Years of Bitcoin growth
The popularity of Bitcoin has grown tremendously since its early years. The use cases of Bitcoin have increased, and more and more investors worldwide have recognized the potential of bitcoin as an investment. Bitcoin has experienced three price bubbles throughout its history; one of them happened at the end of 2013 when bitcoin’s price rose from a hundred dollars to over 1000 dollars in a few months. After that, the bitcoin price was in the downward trend until January 2015, when one bitcoin’s price was less than 200 USD. However, interest in bitcoin and blockchain technology was multiplying.
During 2016, Bitcoin established itself as a phenomenon that couldn’t be unnoticed by banks. Interest in bitcoin was exploding, and this was also reflected in the price of bitcoin. The price of Bitcoin was steadily rising from the beginning of 2015 until 2017. In late 2017, Bitcoin experienced the third price bubble in its history as bitcoin’s price rose to nearly 20,000 USD. As might be expected, the sharp rise in prices also led to an increase in media interest. At the turn of 2017 and 2018, interest in bitcoin was more significant than ever before. The sharp rise in the value of Bitcoin also led to a tightening of Bitcoin regulation. Bitcoin’s regulation was strongly tightened, e.g., In China and South Korea. However, as is always the case with bubbles, the third bubble in Bitcoin’s history ended in a sharp drop in bitcoin’s price.

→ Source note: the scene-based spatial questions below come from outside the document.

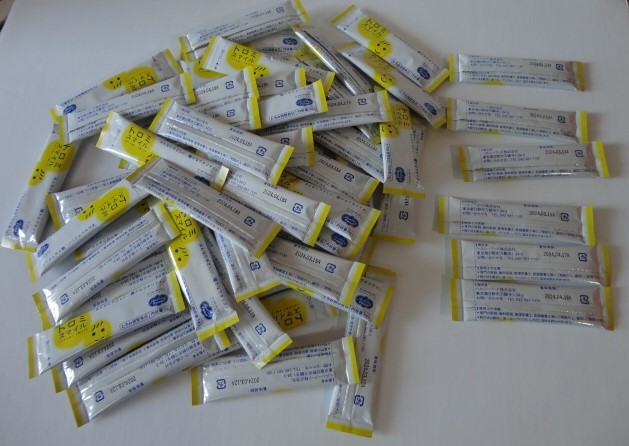
Locate an element on the screen. The height and width of the screenshot is (446, 629). table top is located at coordinates (87, 34), (487, 367).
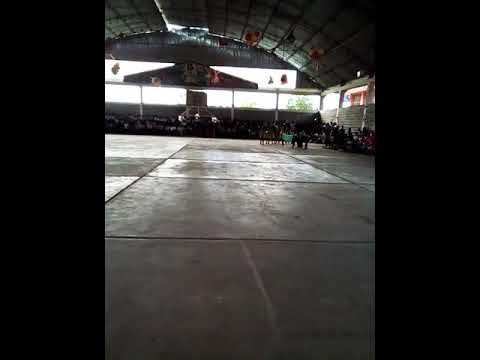
Where is `ceiling`? The height and width of the screenshot is (360, 480). ceiling is located at coordinates (254, 24).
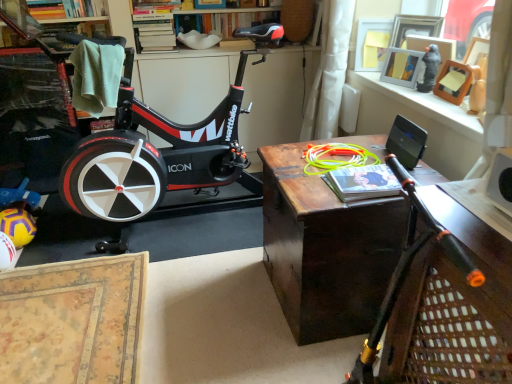
Question: Can you confirm if hardcover book at upper left, acting as the 2th book starting from the bottom, is positioned to the left of wooden bookshelf at upper center?

Choices:
 (A) no
 (B) yes

Answer: (B)

Question: Is hardcover book at upper left, which is counted as the 1th book, starting from the left, positioned with its back to wooden bookshelf at upper center?

Choices:
 (A) no
 (B) yes

Answer: (A)

Question: Does hardcover book at upper left, positioned as the 1th book in back-to-front order, turn towards wooden bookshelf at upper center?

Choices:
 (A) yes
 (B) no

Answer: (B)

Question: Is hardcover book at upper left, which is the second book in right-to-left order, outside wooden bookshelf at upper center?

Choices:
 (A) yes
 (B) no

Answer: (A)

Question: Considering the relative sizes of hardcover book at upper left, acting as the second book starting from the front, and wooden bookshelf at upper center in the image provided, is hardcover book at upper left, acting as the second book starting from the front, shorter than wooden bookshelf at upper center?

Choices:
 (A) yes
 (B) no

Answer: (A)

Question: Is hardcover book at upper left, acting as the second book starting from the front, directly adjacent to wooden bookshelf at upper center?

Choices:
 (A) no
 (B) yes

Answer: (A)

Question: Is wooden bookshelf at upper center positioned in front of dark wood table at center?

Choices:
 (A) no
 (B) yes

Answer: (A)

Question: Is wooden bookshelf at upper center touching dark wood table at center?

Choices:
 (A) no
 (B) yes

Answer: (A)

Question: Does wooden bookshelf at upper center appear on the right side of dark wood table at center?

Choices:
 (A) no
 (B) yes

Answer: (A)

Question: From a real-world perspective, is wooden bookshelf at upper center over dark wood table at center?

Choices:
 (A) yes
 (B) no

Answer: (A)

Question: Can you confirm if wooden bookshelf at upper center is wider than dark wood table at center?

Choices:
 (A) yes
 (B) no

Answer: (B)

Question: Is wooden bookshelf at upper center thinner than dark wood table at center?

Choices:
 (A) yes
 (B) no

Answer: (A)

Question: Is black plastic speaker at upper right further to the viewer compared to black matte stationary bicycle at center?

Choices:
 (A) yes
 (B) no

Answer: (B)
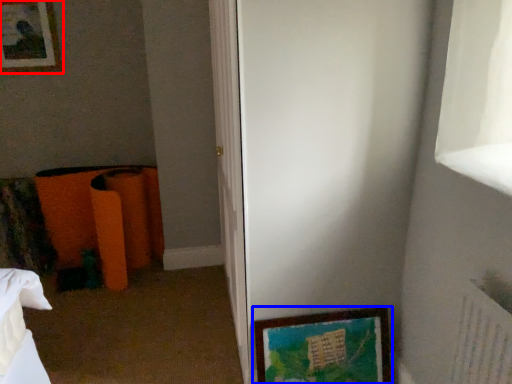
Question: Which point is further to the camera, picture frame (highlighted by a red box) or picture frame (highlighted by a blue box)?

Choices:
 (A) picture frame
 (B) picture frame

Answer: (A)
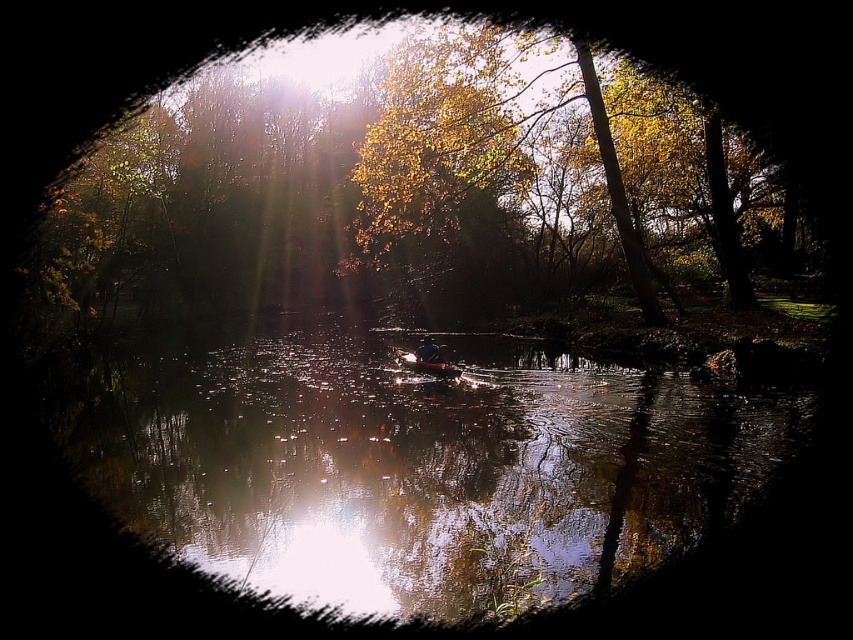
Question: Which object appears closest to the camera in this image?

Choices:
 (A) glossy reflective water at center
 (B) yellow leafy tree at center

Answer: (A)

Question: Can you confirm if glossy reflective water at center is positioned to the right of yellow leafy tree at center?

Choices:
 (A) yes
 (B) no

Answer: (A)

Question: Which point is closer to the camera taking this photo?

Choices:
 (A) (512, 74)
 (B) (259, 412)

Answer: (B)

Question: Can you confirm if glossy reflective water at center is thinner than yellow leafy tree at center?

Choices:
 (A) no
 (B) yes

Answer: (B)

Question: Is glossy reflective water at center above yellow leafy tree at center?

Choices:
 (A) no
 (B) yes

Answer: (A)

Question: Among these points, which one is farthest from the camera?

Choices:
 (A) (415, 48)
 (B) (502, 563)

Answer: (A)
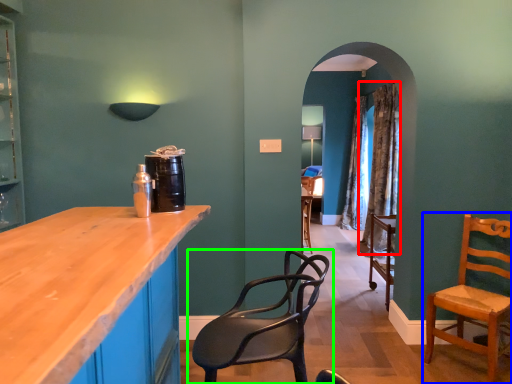
Question: Which object is the closest to the curtain (highlighted by a red box)? Choose among these: chair (highlighted by a blue box) or chair (highlighted by a green box).

Choices:
 (A) chair
 (B) chair

Answer: (A)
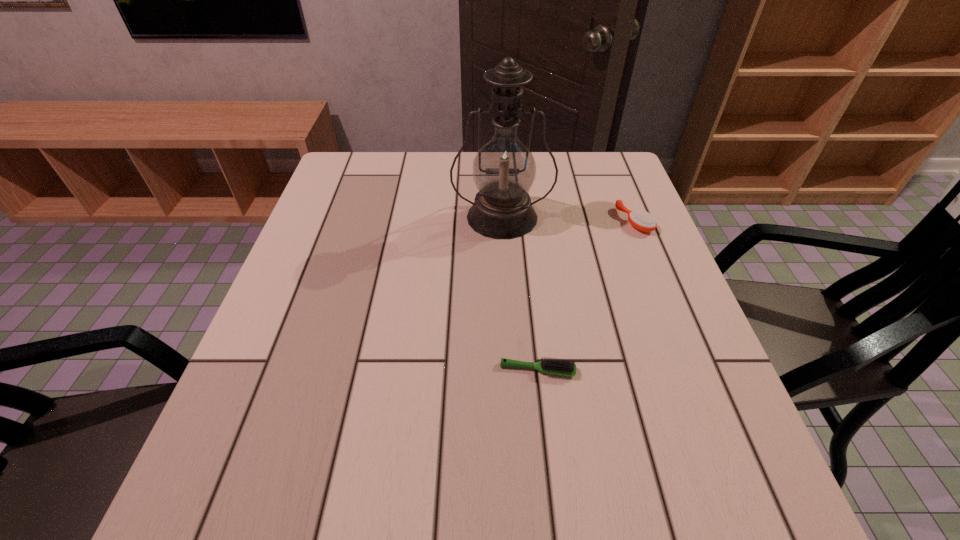
Image resolution: width=960 pixels, height=540 pixels. What are the coordinates of `free space at the far edge` in the screenshot? It's located at (449, 174).

Find the location of `vacant space at the left edge of the desktop`. vacant space at the left edge of the desktop is located at coordinates (272, 431).

In the image, there is a desktop. Where is `free space at the right edge`? Image resolution: width=960 pixels, height=540 pixels. free space at the right edge is located at coordinates (641, 251).

The image size is (960, 540). In order to click on vacant position at the far left corner of the desktop in this screenshot , I will do `click(391, 163)`.

In the image, there is a desktop. At what (x,y) coordinates should I click in order to perform the action: click on free space at the near left corner. Please return your answer as a coordinate pair (x, y). The image size is (960, 540). Looking at the image, I should click on (300, 470).

The height and width of the screenshot is (540, 960). In order to click on free region at the far right corner of the desktop in this screenshot , I will do `click(605, 168)`.

In the image, there is a desktop. Find the location of `vacant space at the near right corner`. vacant space at the near right corner is located at coordinates (706, 519).

Find the location of a particular element. The image size is (960, 540). free space that is in between the shorter hairbrush and the tallest object is located at coordinates (520, 293).

This screenshot has width=960, height=540. I want to click on free spot between the rightmost object and the shorter hairbrush, so click(586, 295).

Identify the location of free point between the taller hairbrush and the tallest object. The image size is (960, 540). (568, 219).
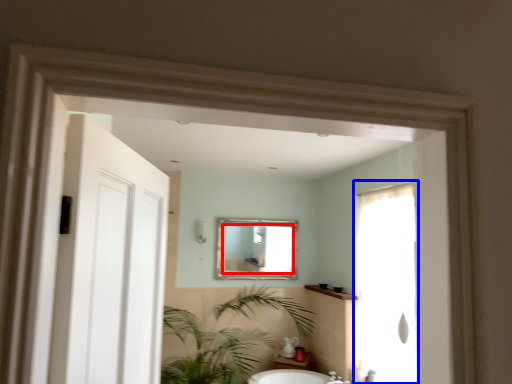
Question: Which object appears closest to the camera in this image, mirror (highlighted by a red box) or screen door (highlighted by a blue box)?

Choices:
 (A) mirror
 (B) screen door

Answer: (B)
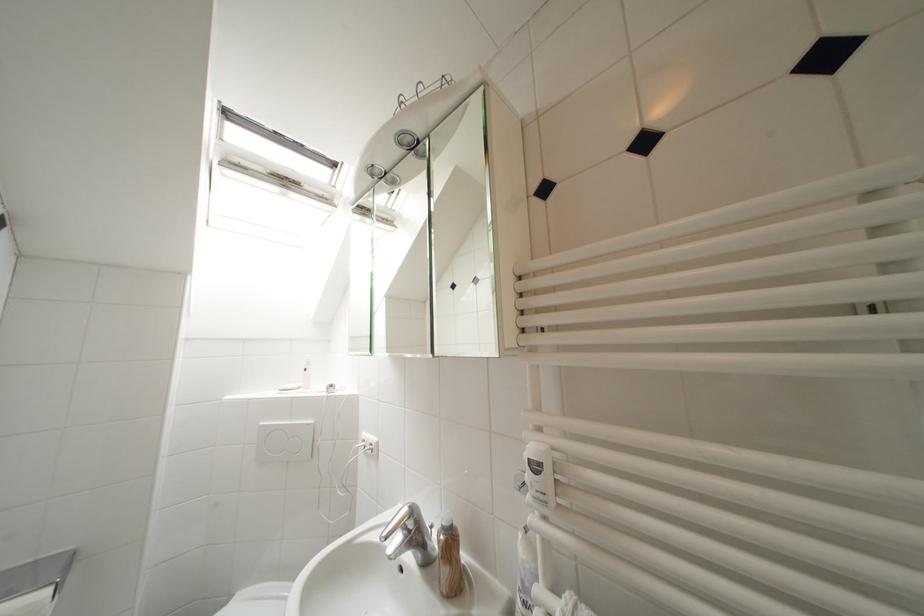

During its history, Bitcoin has received several different forks, i.e., upgrades. One of bitcoin’s most famous forks happened back in 2017 when Bitcoin’s SegWit update was performed. The SegWit update improved the Bitcoin network’s capacity by changing the way the network secures Bitcoin transactions. The time before the SegWit update also included controversy in the Bitcoin community. The bitcoin community was divided into two different groups. Another group wanted to improve the Bitcoin network’s capacity by increasing the block size of the blockchain. In contrast, the other party wanted to enhance the scalability of Bitcoin through Lightning network technology. In practice, lightning network technology means that smaller bitcoin transactions would be transferred to a completely separate network.
Eventually, the controversy over Bitcoin’s scalability intensified to the point that a group demanding larger block sizes withdrew from the Bitcoin community as its own cryptocurrency before the SegWit update took effect. That cryptocurrency is known today as Bitcoin Cash.
Increasing interest in bitcoin led to new cryptocurrency exchanges at an accelerating pace throughout the 2010s and introducing more bitcoin-linked investment products, such as options and certificates. At the same time, bitcoin has become part of a portfolio of more and more retail investors and institutions. The growing popularity of bitcoin and other cryptocurrencies has also led to an increase in the cryptocurrency market regulation in recent years.
Bitcoin is more popular today than ever before. The growing popularity of bitcoin has also been reflected in bitcoin’s price. Bitcoin’s unique features make it a unique digital currency. Bitcoin is a potential investment and a competitor to the current banking system. Overall, the future of Bitcoin looks very bright at the moment.